Premiere: Dandelion Lakewood’s ‘Dropping Leaves, Setting Sun’ is the sound of winter’s sharp sunlight
Kansas City-born musician Dandelion Lakewood’s new single, “Dropping Leaves, Setting Sun,” begins slightly ominously: “Dropping leaves/ Setting sun/ Fading years/ Rusted gun,” and with the next verse, it gets explicitly ominous, as the lyrics move into further imagery of decay with “Crumbling stone/ Falling trees/ Bleached white skull/ Rotting teeth.” The music is the sound of winter’s sharp sunlight on a landscape bereft of all life or growth, so it’s brutalist, but beautiful in its own way, with noise and folk intertwining.
The single drops tomorrow and includes a B-side entitled “Longest Night,” which is a noisescape to soundtrack a winter walk on the solstice. While you take a listen to “Dropping Leaves, Setting Sun” below, you can also read Lakewood’s story of how the song came to be.
“I wrote this song at the end of 2018 while staying at a friend’s village in rural Bulgaria. The vibe was all about endings, things falling apart, and decay; and how these broken bits are the substrate for births, growth, and renewal.
I didn’t get around to recording until staying with my sister and her family back in Kansas City after I returned from my 8 years of vagabonding abroad as a street musician. I was cooped up in a semi-finished basement room and had just begun to assemble a small home studio.
I had the old Stratocaster that I bought with money from working at a summer camp in 8th grade, and I captured the tune with a kind of heavy shoegaze chorus, lots of distortion, and thick heaviness. It might be my 8th grade love of Nine Inch Nails albums like The Downward Spiral, but I just wanted to capture some sense of the richness of decay. The noise outro definitely takes a cue from the ending of “Hurt”.

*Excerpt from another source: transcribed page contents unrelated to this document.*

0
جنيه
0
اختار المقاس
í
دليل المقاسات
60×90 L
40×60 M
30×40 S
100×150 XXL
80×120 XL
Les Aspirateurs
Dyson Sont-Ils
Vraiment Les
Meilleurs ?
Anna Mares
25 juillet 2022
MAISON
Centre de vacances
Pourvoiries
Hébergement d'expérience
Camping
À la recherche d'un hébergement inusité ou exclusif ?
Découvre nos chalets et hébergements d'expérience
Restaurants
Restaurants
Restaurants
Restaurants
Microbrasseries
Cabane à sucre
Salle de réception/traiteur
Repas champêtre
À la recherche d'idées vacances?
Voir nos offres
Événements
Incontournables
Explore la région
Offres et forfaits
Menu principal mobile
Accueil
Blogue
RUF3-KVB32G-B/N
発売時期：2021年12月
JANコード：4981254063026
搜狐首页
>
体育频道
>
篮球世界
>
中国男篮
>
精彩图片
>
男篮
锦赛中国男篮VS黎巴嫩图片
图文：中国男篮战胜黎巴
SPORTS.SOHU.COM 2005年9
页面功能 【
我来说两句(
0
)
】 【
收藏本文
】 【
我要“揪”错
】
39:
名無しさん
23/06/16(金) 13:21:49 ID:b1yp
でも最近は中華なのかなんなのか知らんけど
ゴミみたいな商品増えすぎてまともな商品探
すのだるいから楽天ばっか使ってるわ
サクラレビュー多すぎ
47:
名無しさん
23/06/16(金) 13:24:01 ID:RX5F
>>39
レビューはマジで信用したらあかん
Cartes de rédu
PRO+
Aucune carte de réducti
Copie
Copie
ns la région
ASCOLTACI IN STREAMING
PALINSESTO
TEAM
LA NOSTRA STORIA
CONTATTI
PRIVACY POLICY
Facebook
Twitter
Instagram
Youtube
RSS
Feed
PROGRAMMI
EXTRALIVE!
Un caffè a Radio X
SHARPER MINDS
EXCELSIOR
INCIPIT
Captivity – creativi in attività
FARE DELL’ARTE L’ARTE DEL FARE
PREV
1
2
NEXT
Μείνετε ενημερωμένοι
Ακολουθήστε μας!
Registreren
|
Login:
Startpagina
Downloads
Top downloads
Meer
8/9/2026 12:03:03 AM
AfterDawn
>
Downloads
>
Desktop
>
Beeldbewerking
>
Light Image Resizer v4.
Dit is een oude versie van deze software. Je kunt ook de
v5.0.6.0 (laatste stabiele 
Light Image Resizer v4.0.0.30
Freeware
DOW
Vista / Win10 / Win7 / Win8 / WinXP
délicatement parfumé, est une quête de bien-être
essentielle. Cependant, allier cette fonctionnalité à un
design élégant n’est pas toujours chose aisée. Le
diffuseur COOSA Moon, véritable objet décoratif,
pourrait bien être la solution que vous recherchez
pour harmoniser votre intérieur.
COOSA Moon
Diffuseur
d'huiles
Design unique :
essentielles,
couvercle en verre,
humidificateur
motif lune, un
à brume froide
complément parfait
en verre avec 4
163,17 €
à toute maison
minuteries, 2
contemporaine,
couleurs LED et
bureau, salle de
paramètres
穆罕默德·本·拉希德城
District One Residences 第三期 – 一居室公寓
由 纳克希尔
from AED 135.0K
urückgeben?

The B-side is an ambient exploration where I processed my acoustic guitar with a lot of granular synthesis techniques. A lot of my friends know me as this acoustic troubadour, bounding around forests, farms, and beyond. But I’ve been interested in electronic music from an early age, and I get a lot of joy from artists like Tim Hecker, Oneohtrix Point Never, and Harold Budd, to name a few. I started using Ableton Live at version 3 and got really obsessed with computer music tools like Max/MSP and Pure Data in the early 2000s. I’m still working out how to combine my songwriting and my instrumental ambient work. This single is the start of integrating those elements.
I’m playing with a band now (Bowl of Dust & Co.), but we’re still fairly fresh and haven’t begun the recording process yet. These solo creations that I’ve been collecting (for 10 years!) are impatient to finally be born into an album so I can move on with new projects.”